Et le docteur, s’imaginant peut-être que l’audacieuse conquête avait pleinement réussi, fit décrire, par un mouvement de rage, une courbe rapide à sa chaloupe et reprit la direction du bord. Sans qu’il s’en fût aperçu, il était allé très loin. Aussi le retour lui sembla-t-il d’une longueur sans fin.

Il approchait du port, ramant de toutes ses forces, le dos tourné au rivage, lorsque, derrière lui, il entendit la voix de Dougaldine. Elle parlait haut, en femme qui sait que ses mots blessent, sans pitié, comme si c’était dans sa destinée de torturer les cœurs qui lui sont le plus dévoués :

M. le docteur, hâtez-vous donc un peu de nous ramener la barque. Nous voulons, mes amies et moi, accompagner un instant M. de Rosenwelt.

C’était à devenir fou. À peine arrivait-il qu’elle s’en allait, pour suivre cet homme.

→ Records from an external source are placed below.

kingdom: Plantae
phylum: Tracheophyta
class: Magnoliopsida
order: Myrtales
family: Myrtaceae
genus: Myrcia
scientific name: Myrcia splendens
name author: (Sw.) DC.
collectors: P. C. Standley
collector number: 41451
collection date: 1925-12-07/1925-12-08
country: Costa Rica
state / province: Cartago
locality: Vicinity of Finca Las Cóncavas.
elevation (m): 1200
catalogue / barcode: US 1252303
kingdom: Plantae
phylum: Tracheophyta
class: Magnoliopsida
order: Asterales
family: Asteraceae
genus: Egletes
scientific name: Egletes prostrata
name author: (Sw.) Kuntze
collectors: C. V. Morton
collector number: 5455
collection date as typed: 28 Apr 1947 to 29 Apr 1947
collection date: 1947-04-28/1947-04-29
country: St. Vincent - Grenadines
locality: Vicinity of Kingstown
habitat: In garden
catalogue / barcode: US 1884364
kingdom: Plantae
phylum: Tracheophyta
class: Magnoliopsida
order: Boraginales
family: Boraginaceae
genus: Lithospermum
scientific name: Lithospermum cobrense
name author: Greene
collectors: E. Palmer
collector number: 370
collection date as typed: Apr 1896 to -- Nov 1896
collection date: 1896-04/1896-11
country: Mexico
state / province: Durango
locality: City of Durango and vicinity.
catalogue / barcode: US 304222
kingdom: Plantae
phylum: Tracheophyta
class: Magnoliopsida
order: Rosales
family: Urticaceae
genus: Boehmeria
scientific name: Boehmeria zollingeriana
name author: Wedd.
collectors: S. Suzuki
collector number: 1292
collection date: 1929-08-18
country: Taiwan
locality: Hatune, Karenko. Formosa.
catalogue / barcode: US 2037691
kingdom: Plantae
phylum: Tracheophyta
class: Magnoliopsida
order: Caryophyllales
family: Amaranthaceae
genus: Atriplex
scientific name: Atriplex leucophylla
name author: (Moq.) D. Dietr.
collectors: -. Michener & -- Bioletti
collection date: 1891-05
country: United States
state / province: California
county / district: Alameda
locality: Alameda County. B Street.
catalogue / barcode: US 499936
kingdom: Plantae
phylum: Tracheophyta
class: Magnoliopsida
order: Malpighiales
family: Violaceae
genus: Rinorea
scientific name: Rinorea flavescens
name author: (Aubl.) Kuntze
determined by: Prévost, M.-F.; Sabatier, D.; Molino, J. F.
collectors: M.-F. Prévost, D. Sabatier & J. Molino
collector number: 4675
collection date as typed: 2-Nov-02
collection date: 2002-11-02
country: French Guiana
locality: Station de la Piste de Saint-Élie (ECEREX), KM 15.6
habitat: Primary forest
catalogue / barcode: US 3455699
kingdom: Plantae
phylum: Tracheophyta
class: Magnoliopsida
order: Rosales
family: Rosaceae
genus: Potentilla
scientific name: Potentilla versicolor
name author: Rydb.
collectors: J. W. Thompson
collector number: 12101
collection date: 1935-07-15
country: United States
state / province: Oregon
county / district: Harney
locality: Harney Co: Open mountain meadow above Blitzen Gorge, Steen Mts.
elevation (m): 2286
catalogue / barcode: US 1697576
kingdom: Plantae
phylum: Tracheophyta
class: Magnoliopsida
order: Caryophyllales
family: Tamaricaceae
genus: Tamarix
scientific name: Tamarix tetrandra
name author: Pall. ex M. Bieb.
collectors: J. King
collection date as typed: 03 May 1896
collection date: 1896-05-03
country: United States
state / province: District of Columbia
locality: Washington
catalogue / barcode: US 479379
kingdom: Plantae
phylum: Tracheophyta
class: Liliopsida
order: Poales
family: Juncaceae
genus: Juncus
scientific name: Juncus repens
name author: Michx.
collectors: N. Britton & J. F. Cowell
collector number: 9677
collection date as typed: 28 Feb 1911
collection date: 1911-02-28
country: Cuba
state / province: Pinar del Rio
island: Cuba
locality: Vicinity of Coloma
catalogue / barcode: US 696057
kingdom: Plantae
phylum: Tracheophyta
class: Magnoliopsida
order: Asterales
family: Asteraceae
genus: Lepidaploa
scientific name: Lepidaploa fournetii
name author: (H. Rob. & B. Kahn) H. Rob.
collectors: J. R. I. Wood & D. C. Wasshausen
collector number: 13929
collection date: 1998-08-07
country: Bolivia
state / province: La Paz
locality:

Oh ! comme il le détestait, cet Allemand ! Et que faire ? Il n’avait qu’à se soumettre à cette fatalité qui avait l’air de se jouer si cruellement de lui. S’élançant donc sur le rivage, il passa en s’inclinant devant les jeunes filles. Celles-ci, du moins il crut le remarquer, l’observèrent avec des regards curieux et railleurs. Il tressaillit. Retrouvant immédiatement tout son courage, il osa demander s’il pouvait leur être utile pour descendre dans la barque. On accepta gracieusement ses services. Dougaldine, qui n’avait rien dit, dédaigna la main que le docteur lui offrait. D’un mouvement sûr, elle sauta dans l’embarcation, qui fut légèrement secouée, l’avant ne reposant point sur le fond de sable. Alors, s’emparant des rames, elle s’éloigna un peu, afin de manœuvrer plus à l’aise dès qu’il s’agirait de partir.

Cependant, Max de Rosenwelt avait mis la sienne à flot. Amédée était près de lui. Un moment après, les deux barques, l’une à côté de l’autre, autant que le jeu des rames le permettait, traçaient dans l’onde deux légers sillons qu’on ne distinguait plus qu’imparfaitement au milieu de l’obscurité qui grandissait. Et, tandis que les jeunes demoiselles, voguant ainsi, échangeaient des propos joyeux avec Max de Rosenwelt, sur la berge le docteur prêtait une oreille attentive aux voix rieuses qui parvenaient jusqu’à lui. À la fin, n’y tenant plus, il quitta le bord du lac, tourmenté de l’inexprimable désir d’être aimé de cette belle enfant, dont presque toutes les paroles étaient comme autant de lames aiguës qu’elle enfonçait dans ses chairs. Ah ! comme il regrettait maintenant d’avoir accepté cette place et combien il désirait qu’un événement quelconque vint briser les mille liens qui l’enchaînaient, pour ainsi dire, au sourire enivrant de la plus fière des patriciennes !

  1. a et b Traduction d’Albert Stapfer, chez Charpentier, Paris.